Beans on toast is contrasted with the baked bean sandwich, which, unlike beans on toast, has two slices of untoasted bread.

== Consumption ==
Beans on toast is, as one writer puts it, "a cheap and quick meal to make for breakfast, lunch, or dinner, and the ingredients are readymade and easy to find". Reflecting on this reputation, the anthropologist Mary Douglas wrote that if a person attended the house of someone they did not know well and were served beans on toast, it may indicate disdain and disrespect, or it may draw on the association of the dish as "homely" and indicate familiarity and intimacy.

In a 2026 YouGov survey on positive attitudes towards British dishes, beans on toast was ranked eighth highest, with 76% of respondents having a favourable view of the meal.

Americans often find the concept of beans on toast off-putting.
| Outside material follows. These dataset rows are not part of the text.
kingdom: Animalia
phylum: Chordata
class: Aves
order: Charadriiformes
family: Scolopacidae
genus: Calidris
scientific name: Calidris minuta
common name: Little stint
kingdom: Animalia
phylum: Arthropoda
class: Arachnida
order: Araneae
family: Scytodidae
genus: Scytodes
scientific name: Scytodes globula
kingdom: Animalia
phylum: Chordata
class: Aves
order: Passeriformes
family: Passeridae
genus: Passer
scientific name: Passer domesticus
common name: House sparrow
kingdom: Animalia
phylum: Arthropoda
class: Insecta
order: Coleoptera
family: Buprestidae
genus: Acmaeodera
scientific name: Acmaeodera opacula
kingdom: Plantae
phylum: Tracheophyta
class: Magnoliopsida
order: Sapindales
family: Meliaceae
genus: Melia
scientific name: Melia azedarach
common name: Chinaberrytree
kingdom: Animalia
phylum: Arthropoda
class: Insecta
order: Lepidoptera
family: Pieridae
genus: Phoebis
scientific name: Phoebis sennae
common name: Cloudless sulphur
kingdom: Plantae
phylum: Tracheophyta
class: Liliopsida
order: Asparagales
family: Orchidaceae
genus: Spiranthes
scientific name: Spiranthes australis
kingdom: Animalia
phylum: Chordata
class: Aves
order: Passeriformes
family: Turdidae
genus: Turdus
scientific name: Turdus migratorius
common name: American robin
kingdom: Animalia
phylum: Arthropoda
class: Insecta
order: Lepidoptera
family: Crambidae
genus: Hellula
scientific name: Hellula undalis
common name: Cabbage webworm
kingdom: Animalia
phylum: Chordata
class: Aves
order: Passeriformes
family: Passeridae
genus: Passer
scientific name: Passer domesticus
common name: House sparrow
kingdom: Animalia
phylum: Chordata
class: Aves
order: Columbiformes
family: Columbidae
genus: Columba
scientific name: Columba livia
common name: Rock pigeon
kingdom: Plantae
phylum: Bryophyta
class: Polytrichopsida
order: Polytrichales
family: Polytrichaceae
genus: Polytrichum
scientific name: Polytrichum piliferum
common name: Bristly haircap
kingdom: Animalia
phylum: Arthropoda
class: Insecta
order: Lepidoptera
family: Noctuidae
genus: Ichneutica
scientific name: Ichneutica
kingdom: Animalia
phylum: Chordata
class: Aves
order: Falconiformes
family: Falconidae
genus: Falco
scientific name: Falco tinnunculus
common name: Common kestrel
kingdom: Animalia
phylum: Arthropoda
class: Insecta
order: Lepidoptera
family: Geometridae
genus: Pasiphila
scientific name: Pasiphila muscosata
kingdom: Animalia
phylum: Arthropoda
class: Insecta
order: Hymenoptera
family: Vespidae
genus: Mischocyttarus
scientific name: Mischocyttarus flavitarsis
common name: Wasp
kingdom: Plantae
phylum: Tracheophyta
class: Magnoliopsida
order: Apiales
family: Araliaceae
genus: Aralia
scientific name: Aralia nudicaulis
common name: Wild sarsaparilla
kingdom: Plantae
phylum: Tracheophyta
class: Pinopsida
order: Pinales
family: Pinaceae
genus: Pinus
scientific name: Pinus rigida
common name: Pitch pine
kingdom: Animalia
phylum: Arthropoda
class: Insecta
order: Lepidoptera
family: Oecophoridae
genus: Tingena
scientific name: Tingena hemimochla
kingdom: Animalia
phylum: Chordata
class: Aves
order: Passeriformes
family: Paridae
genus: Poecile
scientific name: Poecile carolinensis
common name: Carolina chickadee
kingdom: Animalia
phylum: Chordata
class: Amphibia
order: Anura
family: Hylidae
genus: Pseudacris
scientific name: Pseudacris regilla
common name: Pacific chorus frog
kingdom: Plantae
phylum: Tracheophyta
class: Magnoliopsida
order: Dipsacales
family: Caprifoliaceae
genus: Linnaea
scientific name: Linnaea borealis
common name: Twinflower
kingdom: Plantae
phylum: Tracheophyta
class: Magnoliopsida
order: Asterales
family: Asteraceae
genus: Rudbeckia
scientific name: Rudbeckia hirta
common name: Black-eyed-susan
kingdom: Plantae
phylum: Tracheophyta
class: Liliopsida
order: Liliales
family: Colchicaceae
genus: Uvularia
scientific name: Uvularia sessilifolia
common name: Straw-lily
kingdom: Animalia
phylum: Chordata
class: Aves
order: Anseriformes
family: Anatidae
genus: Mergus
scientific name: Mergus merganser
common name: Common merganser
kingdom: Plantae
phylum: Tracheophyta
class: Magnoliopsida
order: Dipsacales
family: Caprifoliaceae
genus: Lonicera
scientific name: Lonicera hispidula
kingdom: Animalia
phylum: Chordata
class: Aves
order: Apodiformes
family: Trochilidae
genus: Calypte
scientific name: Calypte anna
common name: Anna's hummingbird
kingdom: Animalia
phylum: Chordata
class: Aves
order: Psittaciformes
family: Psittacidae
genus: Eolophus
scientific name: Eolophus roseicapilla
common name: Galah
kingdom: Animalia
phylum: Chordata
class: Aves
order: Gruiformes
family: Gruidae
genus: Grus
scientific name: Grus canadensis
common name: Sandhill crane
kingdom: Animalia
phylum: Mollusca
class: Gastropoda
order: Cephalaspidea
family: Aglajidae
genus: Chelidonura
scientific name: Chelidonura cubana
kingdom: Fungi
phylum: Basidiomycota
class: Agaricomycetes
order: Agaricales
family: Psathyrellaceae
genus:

This may be due to differences in their countries' respective baked bean recipes. American baked bean recipes are often sweetened with ingredients like molasses and flavoured with pork, while major baked bean brands popular in Britain, such as Heinz, typically do not include molasses or pork in their recipes and use simpler tomato-based recipes instead, which may contribute to a more savoury dish.

== History ==
Beans on toast were being eaten in Britain by the end of the 19th century, when records show them being served at the first Lyons Tea Rooms from 1894 in Piccadilly, London. There, the dish was eaten as a midday snack, accompanying tea. The Heinz company ran a marketing campaign called the "Joy of Living" in 1927 to encourage people to eat more beans. In 20th-century England, childhood slang for beans on toast included "skinheads", and "skins on a raft".